# [TRY IT]
Your reply should consist of one number: how many lines below contain "left".

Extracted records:
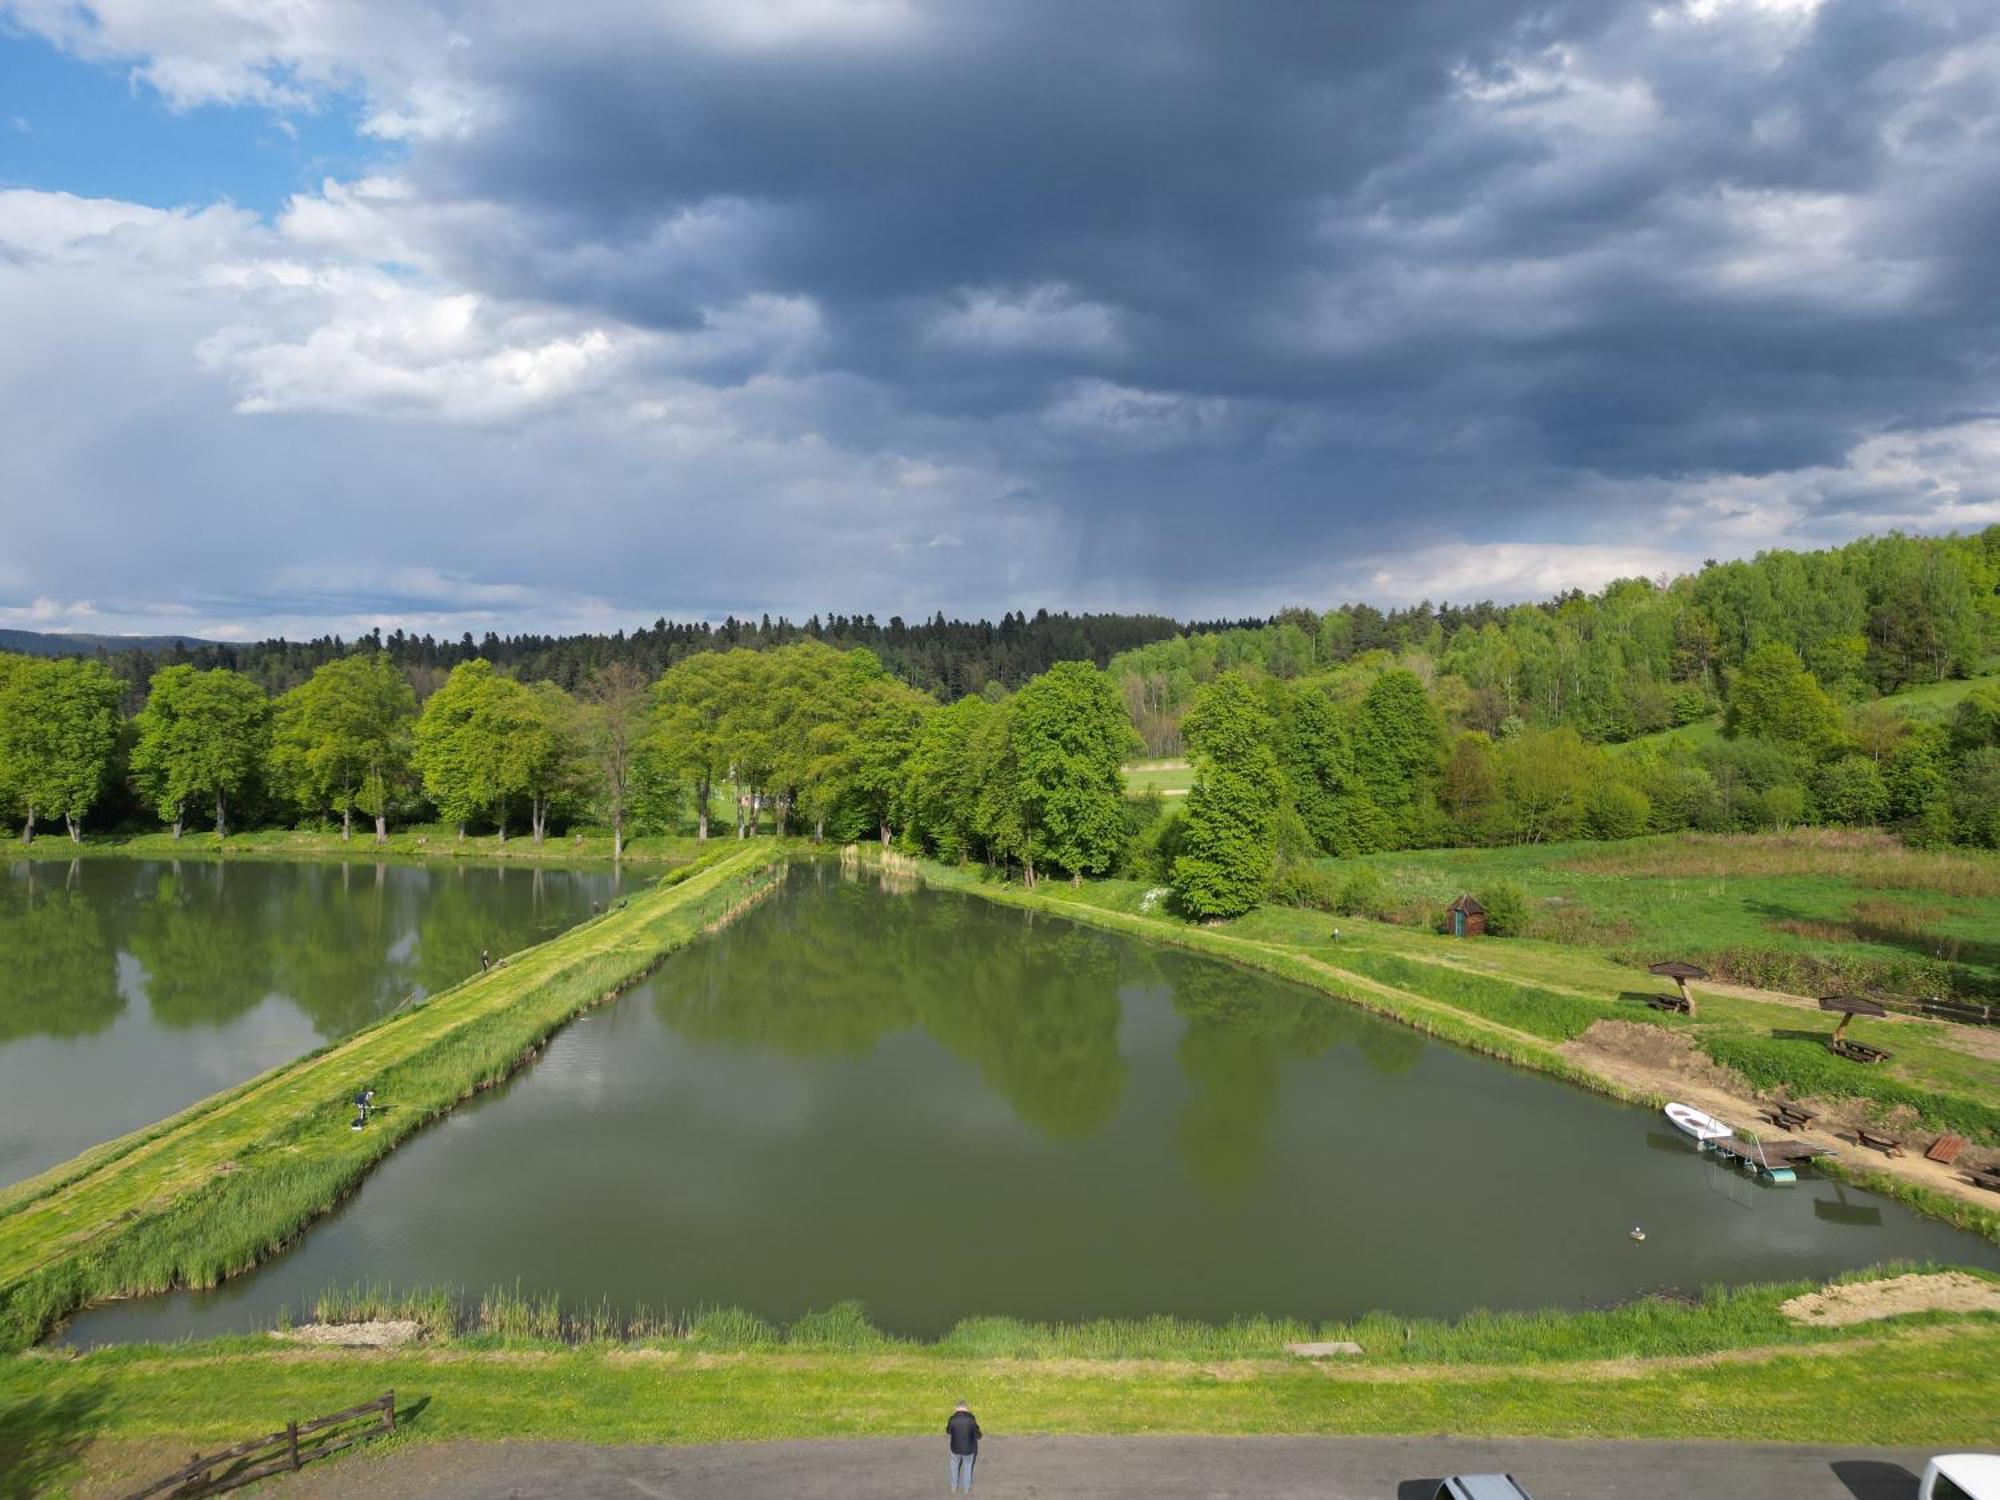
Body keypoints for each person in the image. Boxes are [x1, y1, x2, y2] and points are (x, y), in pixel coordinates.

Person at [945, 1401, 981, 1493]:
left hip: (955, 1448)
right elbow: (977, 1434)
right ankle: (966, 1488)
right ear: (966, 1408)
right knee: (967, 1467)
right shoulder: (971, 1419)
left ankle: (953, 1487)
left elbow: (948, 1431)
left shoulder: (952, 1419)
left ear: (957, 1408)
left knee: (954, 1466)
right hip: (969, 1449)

# [SOLUTION BELOW]
6